Dataset entries:
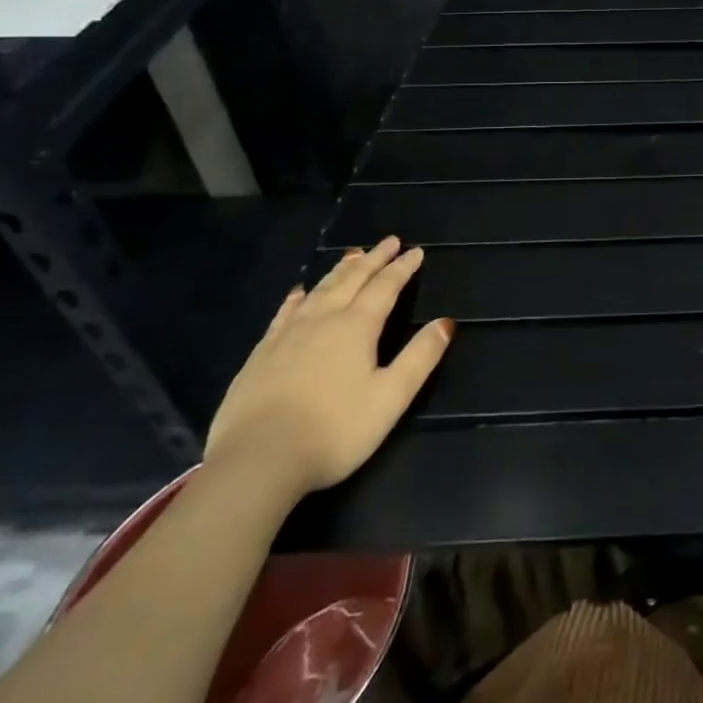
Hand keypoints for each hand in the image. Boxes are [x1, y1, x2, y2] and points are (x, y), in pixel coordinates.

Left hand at [205, 236, 452, 499]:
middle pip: (352, 280)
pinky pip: (284, 313)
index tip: (416, 251)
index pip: (385, 287)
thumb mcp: (390, 398)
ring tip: (352, 255)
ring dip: (340, 270)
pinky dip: (298, 297)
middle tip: (389, 241)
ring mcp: (287, 336)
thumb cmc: (334, 430)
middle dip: (374, 259)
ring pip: (319, 290)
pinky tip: (299, 292)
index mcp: (357, 327)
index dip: (402, 268)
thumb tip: (446, 322)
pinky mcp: (260, 355)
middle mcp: (323, 320)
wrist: (256, 461)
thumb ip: (420, 357)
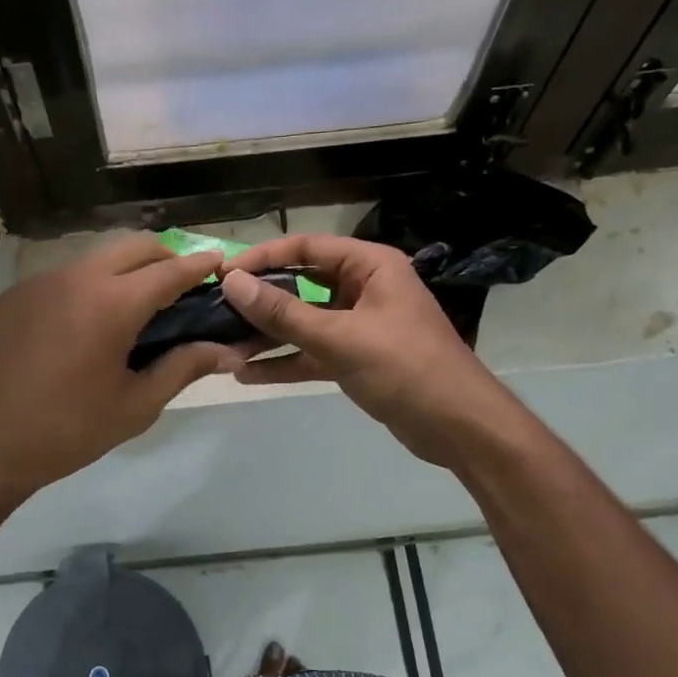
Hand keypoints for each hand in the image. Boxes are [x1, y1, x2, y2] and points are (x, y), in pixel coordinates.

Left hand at [0, 234, 238, 506]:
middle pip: (132, 246)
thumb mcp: (134, 406)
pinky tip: (86, 324)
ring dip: (124, 268)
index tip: (220, 262)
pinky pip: (62, 276)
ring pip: (94, 257)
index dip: (199, 265)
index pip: (169, 270)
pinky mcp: (11, 297)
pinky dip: (89, 285)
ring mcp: (37, 283)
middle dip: (164, 256)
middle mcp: (74, 278)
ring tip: (135, 306)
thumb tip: (227, 351)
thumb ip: (183, 368)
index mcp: (111, 303)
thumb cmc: (66, 432)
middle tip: (180, 286)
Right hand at [220, 234, 507, 466]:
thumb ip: (284, 312)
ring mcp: (359, 325)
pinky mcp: (355, 359)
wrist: (461, 428)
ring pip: (303, 322)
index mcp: (370, 266)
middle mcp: (363, 288)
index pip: (306, 248)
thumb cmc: (406, 368)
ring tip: (224, 345)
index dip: (263, 256)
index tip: (224, 273)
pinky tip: (247, 374)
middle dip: (261, 299)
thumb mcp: (341, 337)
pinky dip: (285, 362)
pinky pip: (312, 353)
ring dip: (268, 335)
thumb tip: (232, 282)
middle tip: (216, 309)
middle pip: (301, 284)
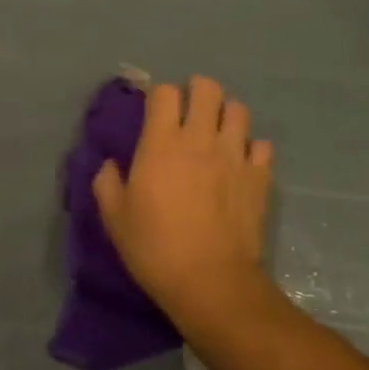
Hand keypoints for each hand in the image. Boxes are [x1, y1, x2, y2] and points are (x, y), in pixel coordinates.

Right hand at [92, 75, 277, 334]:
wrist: (210, 281)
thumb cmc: (155, 248)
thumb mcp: (115, 218)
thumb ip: (107, 183)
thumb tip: (109, 165)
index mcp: (161, 143)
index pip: (164, 92)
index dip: (158, 96)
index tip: (153, 112)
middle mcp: (200, 139)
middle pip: (207, 88)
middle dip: (196, 91)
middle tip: (188, 112)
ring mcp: (234, 155)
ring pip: (238, 110)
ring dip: (225, 115)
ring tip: (216, 133)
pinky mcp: (259, 177)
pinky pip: (261, 146)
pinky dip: (251, 148)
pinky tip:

TASK INSTRUCTIONS: If pictures appear, drop them, and retype exactly the lines from the "ring pip: (94, 257)" line through the last line of the data above.

TASK RESPONSE:
ring pip: (94, 257)
index dip: (199, 265)
index pip: (169, 270)
pinky mcp: (11, 297)
pinky dip: (89, 285)
ring mcp: (37, 283)
middle dip: (164, 256)
middle mcp: (74, 278)
ring tip: (135, 306)
thumb tip: (227, 351)
thumb ip: (183, 368)
index mcp: (111, 303)
thumb cmc: (66, 432)
middle tip: (180, 286)
Right hand at [220, 234, 507, 466]:
thumb ip: (284, 312)
ring mcp: (359, 325)
pinky mcp: (355, 359)
wrist: (461, 428)
ring pip: (303, 322)
index mcp: (370, 266)
middle mcp: (363, 288)
index pip: (306, 248)
thumb cmc: (406, 368)
ring tip: (224, 345)
index dip: (263, 256)
index tip: (224, 273)
pinky tip: (247, 374)
middle dip: (261, 299)
thumb mcp: (341, 337)
pinky dip: (285, 362)
pinky pip: (312, 353)
ring dip: (268, 335)
thumb tip: (232, 282)
middle tip: (216, 309)
middle pip: (301, 284)
Hand keypoints for each hand in the image. Boxes are [x1, y1, x2, y2] and points are (x, y), in pixel coordinates.

Right hand at [92, 75, 277, 334]:
wrist: (210, 281)
thumb cmc: (155, 248)
thumb mcp: (115, 218)
thumb ip: (107, 183)
thumb tip: (109, 165)
index mcp: (161, 143)
index pip: (164, 92)
index dip: (158, 96)
index tip: (153, 112)
middle mcp: (200, 139)
middle pip: (207, 88)
middle dip: (196, 91)
middle tip: (188, 112)
ring mcp: (234, 155)
ring pip: (238, 110)
ring dip: (225, 115)
ring tip: (216, 133)
pinky mcp: (259, 177)
pinky pip: (261, 146)
pinky dip: (251, 148)
pinky tip:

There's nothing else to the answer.